What you will do >> Copy out every line of the records below without changing a thing, but leave out the pictures.

Short-answer chart tasks >>
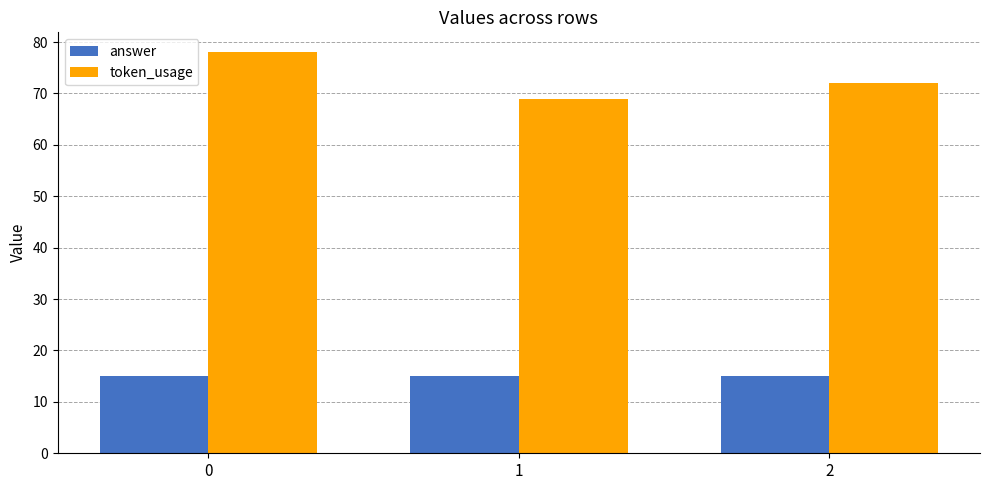

Reading left to right, what are all the values shown in this chart?

answer: 15	15	15
token_usage: 78	69	72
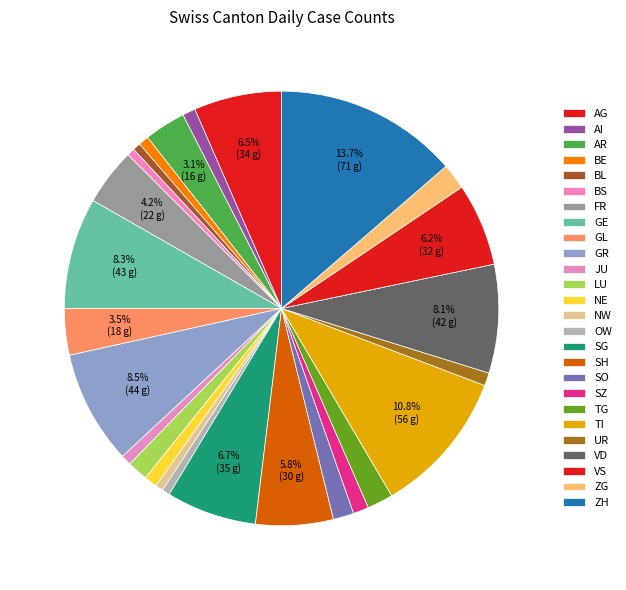

To the nearest percent, what is the combined percentage of GR and VD?

17%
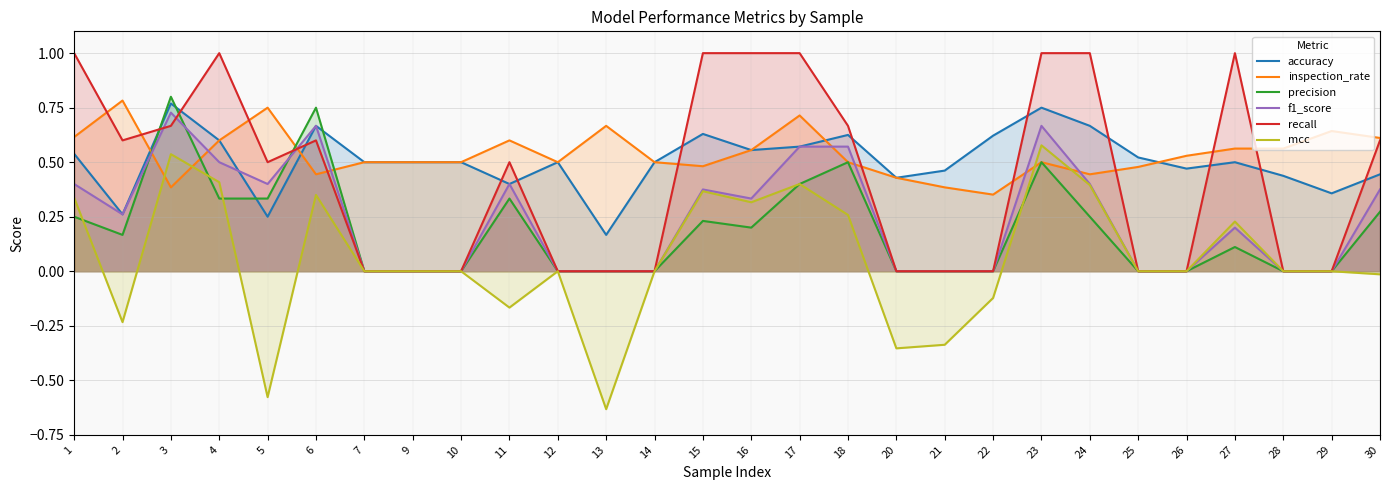

How many series are shown in this chart?

6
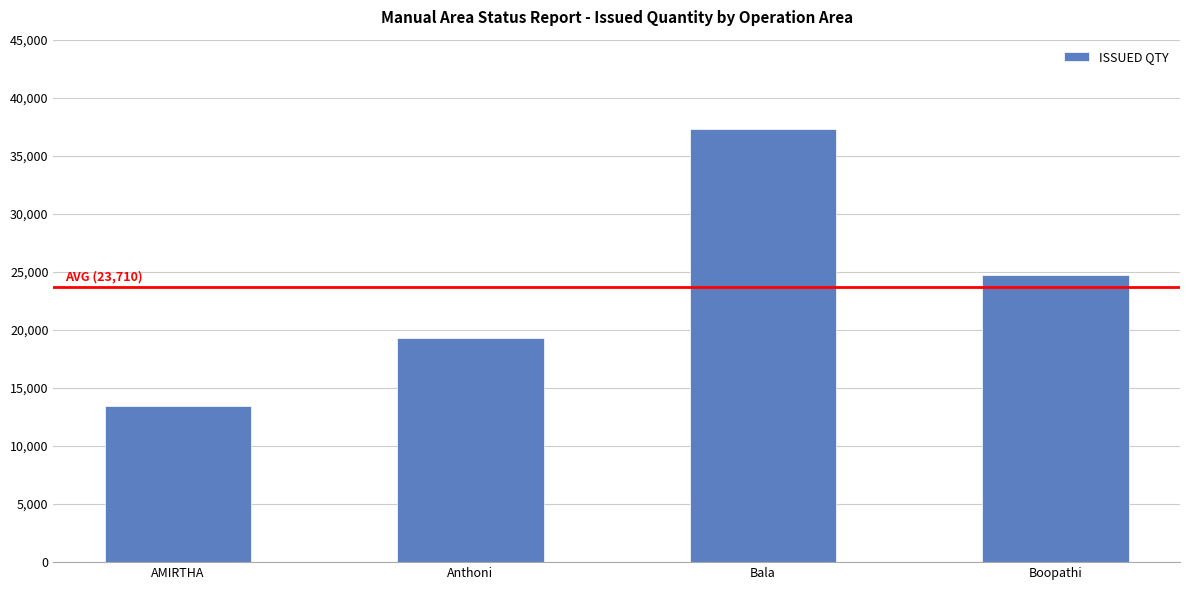

What is the average value?

23710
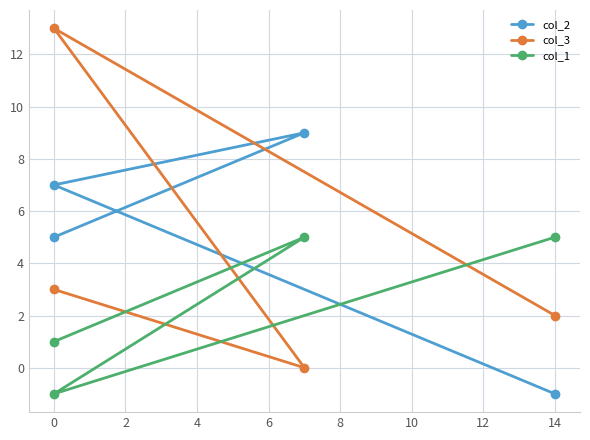

How many values in the col_3 series exceed 3?

1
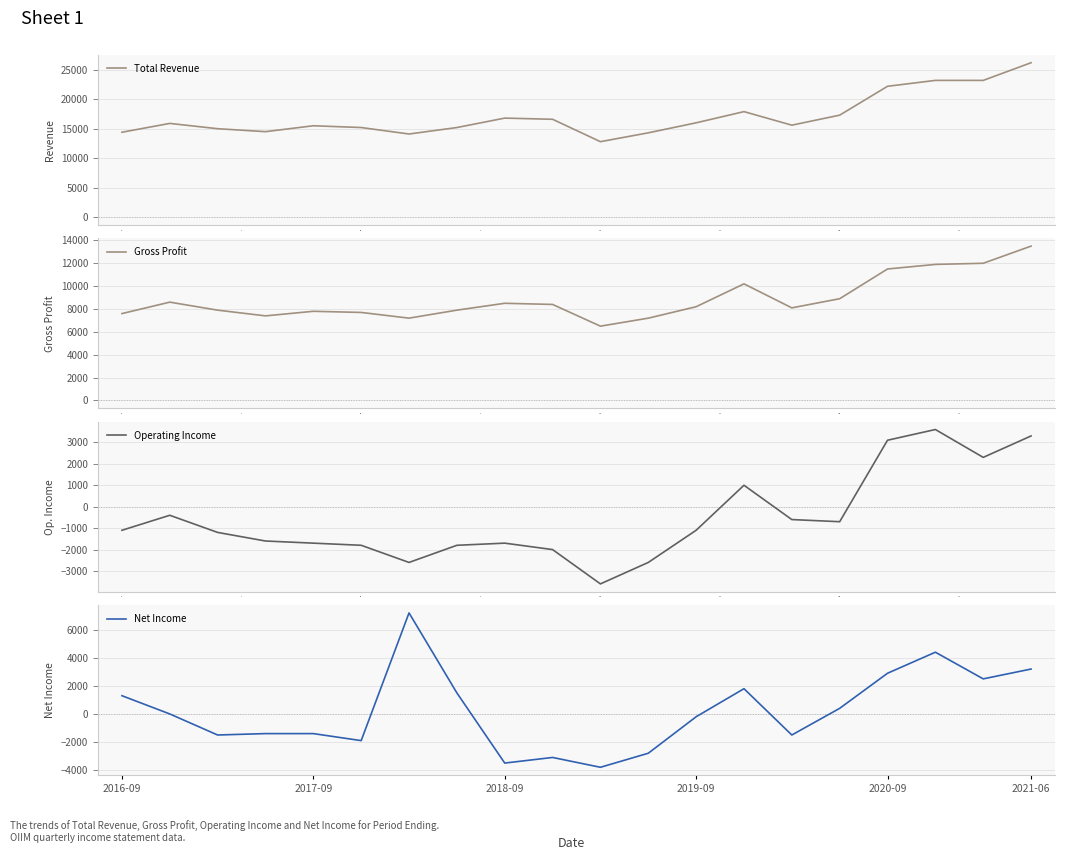

How many lines are shown in the chart?

4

Answer to the exercise >>
Reading left to right, what are all the values shown in this chart?

answer: 15	15	15
token_usage: 78	69	72

To the nearest percent, what is the combined percentage of GR and VD?

17%

How many series are shown in this chart?

6

What is the average value?

23710

How many values in the col_3 series exceed 3?

1

How many lines are shown in the chart?

4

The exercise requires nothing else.